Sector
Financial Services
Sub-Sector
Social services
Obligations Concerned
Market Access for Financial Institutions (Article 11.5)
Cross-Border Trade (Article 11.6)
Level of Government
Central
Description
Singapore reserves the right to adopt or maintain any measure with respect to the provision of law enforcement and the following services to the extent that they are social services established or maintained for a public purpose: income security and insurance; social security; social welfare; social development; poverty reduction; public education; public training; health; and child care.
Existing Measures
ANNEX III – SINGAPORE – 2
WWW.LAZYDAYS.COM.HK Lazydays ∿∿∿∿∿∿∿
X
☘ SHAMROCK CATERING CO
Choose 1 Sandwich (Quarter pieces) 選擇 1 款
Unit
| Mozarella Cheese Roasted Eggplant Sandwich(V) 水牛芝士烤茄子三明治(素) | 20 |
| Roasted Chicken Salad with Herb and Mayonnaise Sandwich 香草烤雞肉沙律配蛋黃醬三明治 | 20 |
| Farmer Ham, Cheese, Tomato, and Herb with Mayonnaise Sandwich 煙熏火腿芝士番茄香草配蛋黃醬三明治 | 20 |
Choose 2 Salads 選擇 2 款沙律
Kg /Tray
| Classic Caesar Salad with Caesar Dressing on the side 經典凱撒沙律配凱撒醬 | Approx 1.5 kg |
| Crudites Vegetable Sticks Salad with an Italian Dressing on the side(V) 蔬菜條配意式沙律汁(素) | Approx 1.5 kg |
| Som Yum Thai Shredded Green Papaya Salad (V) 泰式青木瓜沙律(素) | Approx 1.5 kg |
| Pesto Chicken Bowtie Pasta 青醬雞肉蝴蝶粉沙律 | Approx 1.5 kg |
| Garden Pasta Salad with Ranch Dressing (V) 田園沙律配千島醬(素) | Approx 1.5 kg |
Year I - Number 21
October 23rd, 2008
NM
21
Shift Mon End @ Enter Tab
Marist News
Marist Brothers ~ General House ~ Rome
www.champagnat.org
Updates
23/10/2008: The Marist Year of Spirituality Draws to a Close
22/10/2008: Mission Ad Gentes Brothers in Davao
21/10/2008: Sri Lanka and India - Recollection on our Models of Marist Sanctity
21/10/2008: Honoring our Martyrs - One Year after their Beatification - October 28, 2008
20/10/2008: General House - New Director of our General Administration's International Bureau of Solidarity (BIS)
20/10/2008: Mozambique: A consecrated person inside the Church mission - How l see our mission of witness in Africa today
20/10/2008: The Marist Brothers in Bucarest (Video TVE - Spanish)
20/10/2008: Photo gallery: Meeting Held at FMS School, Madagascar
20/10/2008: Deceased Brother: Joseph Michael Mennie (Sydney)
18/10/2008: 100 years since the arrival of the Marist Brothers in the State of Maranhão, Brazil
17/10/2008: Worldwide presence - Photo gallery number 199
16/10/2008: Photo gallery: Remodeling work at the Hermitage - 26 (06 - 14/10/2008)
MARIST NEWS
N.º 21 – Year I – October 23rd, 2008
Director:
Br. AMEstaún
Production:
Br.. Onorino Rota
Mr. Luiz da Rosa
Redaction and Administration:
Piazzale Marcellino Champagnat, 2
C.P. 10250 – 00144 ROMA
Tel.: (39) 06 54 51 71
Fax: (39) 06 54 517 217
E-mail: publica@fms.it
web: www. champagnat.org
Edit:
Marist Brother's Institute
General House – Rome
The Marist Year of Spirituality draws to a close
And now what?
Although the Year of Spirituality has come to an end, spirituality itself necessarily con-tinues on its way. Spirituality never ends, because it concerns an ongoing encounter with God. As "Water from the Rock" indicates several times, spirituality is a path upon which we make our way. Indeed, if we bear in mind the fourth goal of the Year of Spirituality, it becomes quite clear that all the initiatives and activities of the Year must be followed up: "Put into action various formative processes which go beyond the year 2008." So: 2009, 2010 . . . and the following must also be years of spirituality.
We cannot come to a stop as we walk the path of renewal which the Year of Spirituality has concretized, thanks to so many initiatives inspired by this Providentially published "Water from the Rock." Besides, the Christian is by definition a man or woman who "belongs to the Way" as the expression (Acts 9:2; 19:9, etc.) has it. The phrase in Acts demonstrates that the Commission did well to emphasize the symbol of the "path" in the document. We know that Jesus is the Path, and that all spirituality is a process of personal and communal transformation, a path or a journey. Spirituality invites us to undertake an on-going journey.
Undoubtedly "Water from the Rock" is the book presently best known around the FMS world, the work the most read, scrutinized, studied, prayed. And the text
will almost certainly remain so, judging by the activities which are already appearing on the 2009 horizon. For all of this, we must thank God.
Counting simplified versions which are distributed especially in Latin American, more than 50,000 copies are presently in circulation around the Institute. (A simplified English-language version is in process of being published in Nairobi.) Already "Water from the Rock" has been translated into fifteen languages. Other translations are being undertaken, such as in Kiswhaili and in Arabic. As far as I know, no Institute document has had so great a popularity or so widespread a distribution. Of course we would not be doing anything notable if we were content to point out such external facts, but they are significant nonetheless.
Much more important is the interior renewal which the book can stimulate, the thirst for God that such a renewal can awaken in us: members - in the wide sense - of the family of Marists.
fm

== == ==

■ **THE PROBLEM**
The records above are to be copied out exactly, line for line.

■ **RESPONSE TO THE EXERCISE**
Sector
Financial Services
Sub-Sector
Social services
Obligations Concerned
Market Access for Financial Institutions (Article 11.5)
Cross-Border Trade (Article 11.6)
Level of Government
Central
Description
Singapore reserves the right to adopt or maintain any measure with respect to the provision of law enforcement and the following services to the extent that they are social services established or maintained for a public purpose: income security and insurance; social security; social welfare; social development; poverty reduction; public education; public training; health; and child care.
Existing Measures
ANNEX III – SINGAPORE – 2
WWW.LAZYDAYS.COM.HK Lazydays ∿∿∿∿∿∿∿
X
☘ SHAMROCK CATERING CO
Choose 1 Sandwich (Quarter pieces) 選擇 1 款
Unit
| Mozarella Cheese Roasted Eggplant Sandwich(V) 水牛芝士烤茄子三明治(素) | 20 |
| Roasted Chicken Salad with Herb and Mayonnaise Sandwich 香草烤雞肉沙律配蛋黃醬三明治 | 20 |
| Farmer Ham, Cheese, Tomato, and Herb with Mayonnaise Sandwich 煙熏火腿芝士番茄香草配蛋黃醬三明治 | 20 |
Choose 2 Salads 選擇 2 款沙律
Kg /Tray
| Classic Caesar Salad with Caesar Dressing on the side 經典凱撒沙律配凱撒醬 | Approx 1.5 kg |
| Crudites Vegetable Sticks Salad with an Italian Dressing on the side(V) 蔬菜條配意式沙律汁(素) | Approx 1.5 kg |
| Som Yum Thai Shredded Green Papaya Salad (V) 泰式青木瓜沙律(素) | Approx 1.5 kg |
| Pesto Chicken Bowtie Pasta 青醬雞肉蝴蝶粉沙律 | Approx 1.5 kg |
| Garden Pasta Salad with Ranch Dressing (V) 田園沙律配千島醬(素) | Approx 1.5 kg |
Year I - Number 21
October 23rd, 2008
NM
21
Shift Mon End @ Enter Tab
Marist News
Marist Brothers ~ General House ~ Rome
www.champagnat.org
Updates
23/10/2008: The Marist Year of Spirituality Draws to a Close
22/10/2008: Mission Ad Gentes Brothers in Davao
21/10/2008: Sri Lanka and India - Recollection on our Models of Marist Sanctity
21/10/2008: Honoring our Martyrs - One Year after their Beatification - October 28, 2008
20/10/2008: General House - New Director of our General Administration's International Bureau of Solidarity (BIS)
20/10/2008: Mozambique: A consecrated person inside the Church mission - How l see our mission of witness in Africa today
20/10/2008: The Marist Brothers in Bucarest (Video TVE - Spanish)
20/10/2008: Photo gallery: Meeting Held at FMS School, Madagascar
20/10/2008: Deceased Brother: Joseph Michael Mennie (Sydney)
18/10/2008: 100 years since the arrival of the Marist Brothers in the State of Maranhão, Brazil
17/10/2008: Worldwide presence - Photo gallery number 199
16/10/2008: Photo gallery: Remodeling work at the Hermitage - 26 (06 - 14/10/2008)
MARIST NEWS
N.º 21 – Year I – October 23rd, 2008
Director:
Br. AMEstaún
Production:
Br.. Onorino Rota
Mr. Luiz da Rosa
Redaction and Administration:
Piazzale Marcellino Champagnat, 2
C.P. 10250 – 00144 ROMA
Tel.: (39) 06 54 51 71
Fax: (39) 06 54 517 217
E-mail: publica@fms.it
web: www. champagnat.org
Edit:
Marist Brother's Institute
General House – Rome
The Marist Year of Spirituality draws to a close
And now what?
Although the Year of Spirituality has come to an end, spirituality itself necessarily con-tinues on its way. Spirituality never ends, because it concerns an ongoing encounter with God. As "Water from the Rock" indicates several times, spirituality is a path upon which we make our way. Indeed, if we bear in mind the fourth goal of the Year of Spirituality, it becomes quite clear that all the initiatives and activities of the Year must be followed up: "Put into action various formative processes which go beyond the year 2008." So: 2009, 2010 . . . and the following must also be years of spirituality.
We cannot come to a stop as we walk the path of renewal which the Year of Spirituality has concretized, thanks to so many initiatives inspired by this Providentially published "Water from the Rock." Besides, the Christian is by definition a man or woman who "belongs to the Way" as the expression (Acts 9:2; 19:9, etc.) has it. The phrase in Acts demonstrates that the Commission did well to emphasize the symbol of the "path" in the document. We know that Jesus is the Path, and that all spirituality is a process of personal and communal transformation, a path or a journey. Spirituality invites us to undertake an on-going journey.
Undoubtedly "Water from the Rock" is the book presently best known around the FMS world, the work the most read, scrutinized, studied, prayed. And the text
will almost certainly remain so, judging by the activities which are already appearing on the 2009 horizon. For all of this, we must thank God.
Counting simplified versions which are distributed especially in Latin American, more than 50,000 copies are presently in circulation around the Institute. (A simplified English-language version is in process of being published in Nairobi.) Already "Water from the Rock" has been translated into fifteen languages. Other translations are being undertaken, such as in Kiswhaili and in Arabic. As far as I know, no Institute document has had so great a popularity or so widespread a distribution. Of course we would not be doing anything notable if we were content to point out such external facts, but they are significant nonetheless.
Much more important is the interior renewal which the book can stimulate, the thirst for God that such a renewal can awaken in us: members - in the wide sense - of the family of Marists.
fm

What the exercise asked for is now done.